Poznań Whisky Show. Edycja druga. Na pierwszej nie dane było być żadnemu z nas, za to w tym roku była tam jednoosobowa delegacja zinnejbeczki.com. Zapraszamy na relację.

Co tu dużo mówić, festiwale whisky na dobre zagościły w naszym nadwiślańskim kraju wódy. Już nie tylko Warszawa, oraz maleńka Jastrzębia góra mają imprezy tematyczne poświęcone whisky. Do tego zacnego grona dołączył Kraków, Poznań, wkrótce także Trójmiasto. Dziś skupimy się na Poznaniu, a konkretnie na drugiej edycji Whisky Show, organizowanego przez firmę Stilnovisti.

Miejsce targów, Międzynarodowe Targi Poznańskie, pierwsza godzina po otwarciu. Przestrzeni jak widać jest bardzo dużo, co jest zdecydowaną przewagą nad takim Whisky Live Warsaw. Nawet gdy się nieco zagęściło wieczorem (pierwszego dnia festiwal odwiedziło podobno 1500 osób; drugiego nie wiem ile), nie odczuwałem ścisku.

Oddzielną sprawą może być fakt mizernej estetyki takiej hali, jej brak klimatu i ogólna bezpłciowość. Z czasem jednak człowiek przestawał zwracać na to uwagę, zwłaszcza że ogromna przestrzeń została zagospodarowana całkiem sensownie. Przy dłuższych ścianach postawione były stoiska, a środek okupowały nieliczne stoiska niealkoholowe (tzw. wypełniacze miejsca: hipsterskie czekolady, bispołkowe garnitury, ekskluzywne pasty do butów, kraftowe masła orzechowe itp.), sporo miejsca do siedzenia, oraz ring bokserski w samym sercu hali. Na owym ringu odbywały się różne rozrywkowe przedstawienia, typu pokazy sztuk walki, wywiady ze znanymi osobistościami świata whisky itp. Nie brałem w tym udziału ale, sądząc po frekwencji, dużej ilości gości chyba się podobało.

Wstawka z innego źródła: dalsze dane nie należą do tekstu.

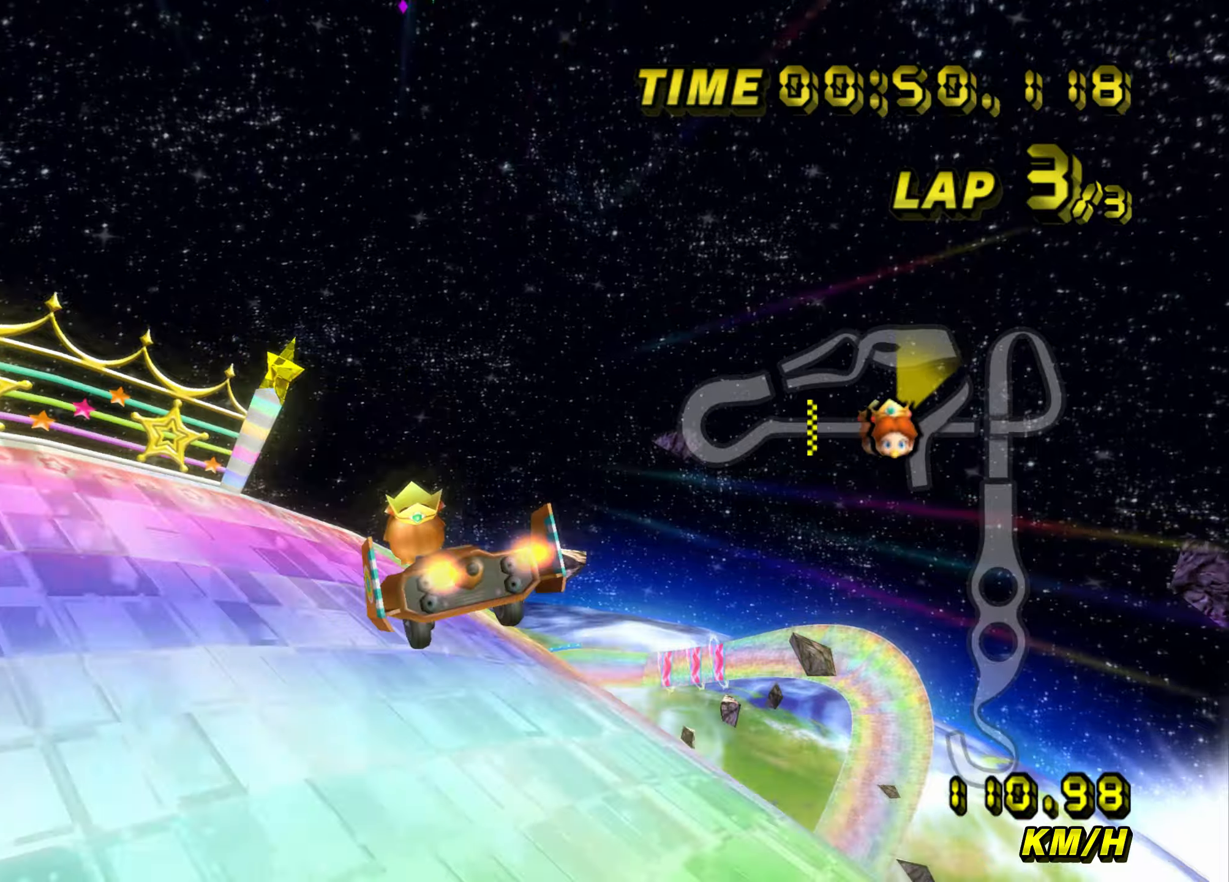
{"buttons": ["A"], "left_stick": "up", "events": []}
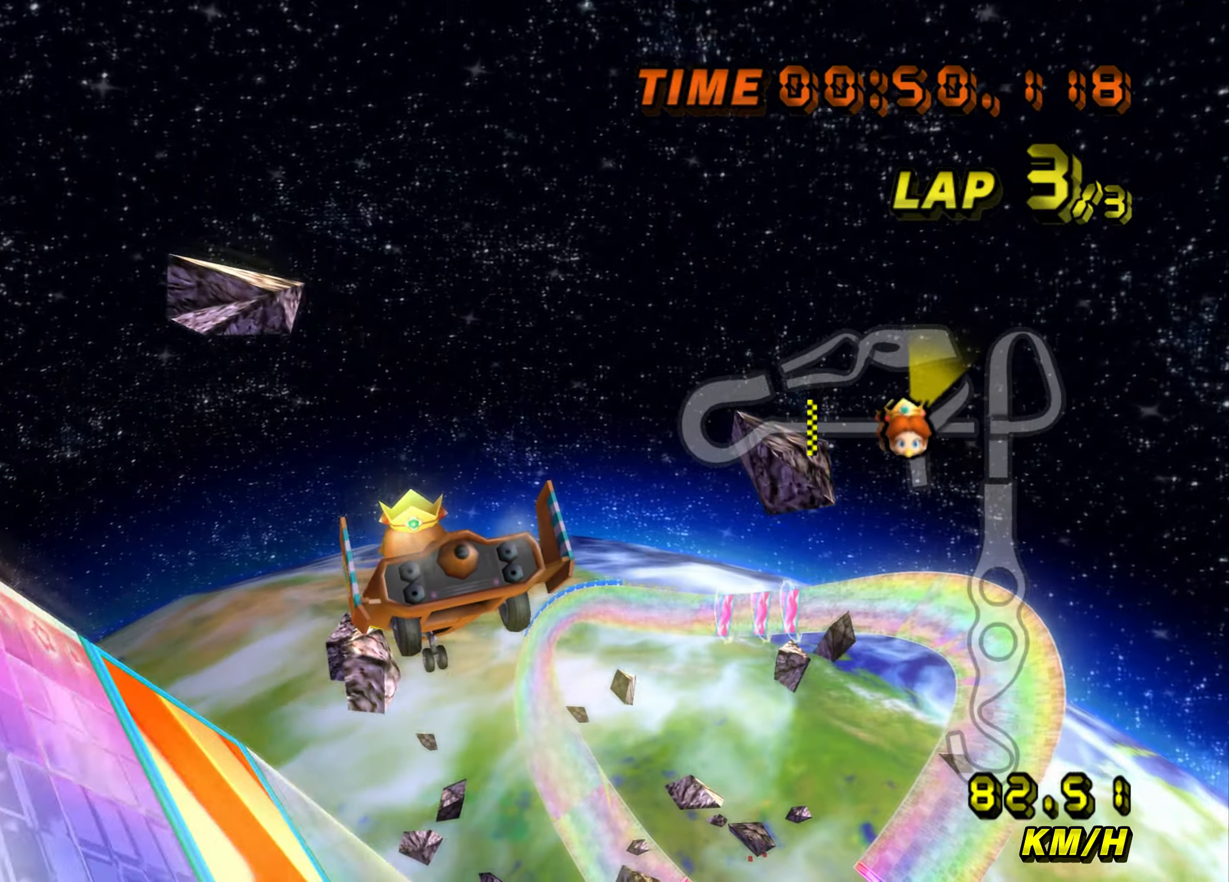
{"buttons": ["A"], "left_stick": "up", "events": []}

Jeszcze zanim zdjęcia z podpisami co i gdzie, na początek ogromny minus za nagłośnienie. Rozumiem i lubię muzykę w tle, a odpowiednio dobrana mogłaby nawet pasować, ale na litość to jest festiwal whisky, a nie dyskoteka. Gdy muzyka gra tak głośno, że do obsługi stoiska – stojącej metr dalej – trzeba wrzeszczeć, lub próbować porozumieć się na migi, to znaczy że coś jest nie tak. Nie mówiąc już o próbach jakichś poważniejszych rozmów, które były zwyczajnie skazane na porażkę. Dopiero zdaje się w połowie drugiego dnia ktoś się ogarnął i ściszył o połowę.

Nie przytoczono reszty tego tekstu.